REQUIRED WORK: Where a line in the records below contains the string "EUROVISION", tally it; give only the final number.

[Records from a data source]
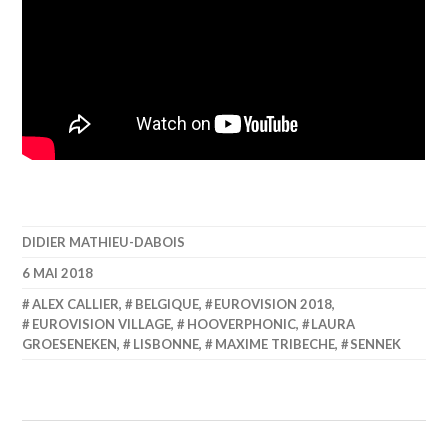
DIDIER MATHIEU-DABOIS
6 MAI 2018
ALEX CALLIER
,
BELGIQUE
,
EUROVISION 2018
,
EUROVISION VILLAGE
,
HOOVERPHONIC
,
LAURA
GROESENEKEN
,
LISBONNE
,
MAXIME TRIBECHE
,
SENNEK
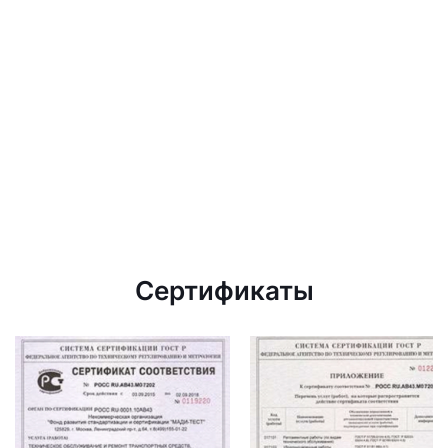
Сертификаты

THE ANSWER: 2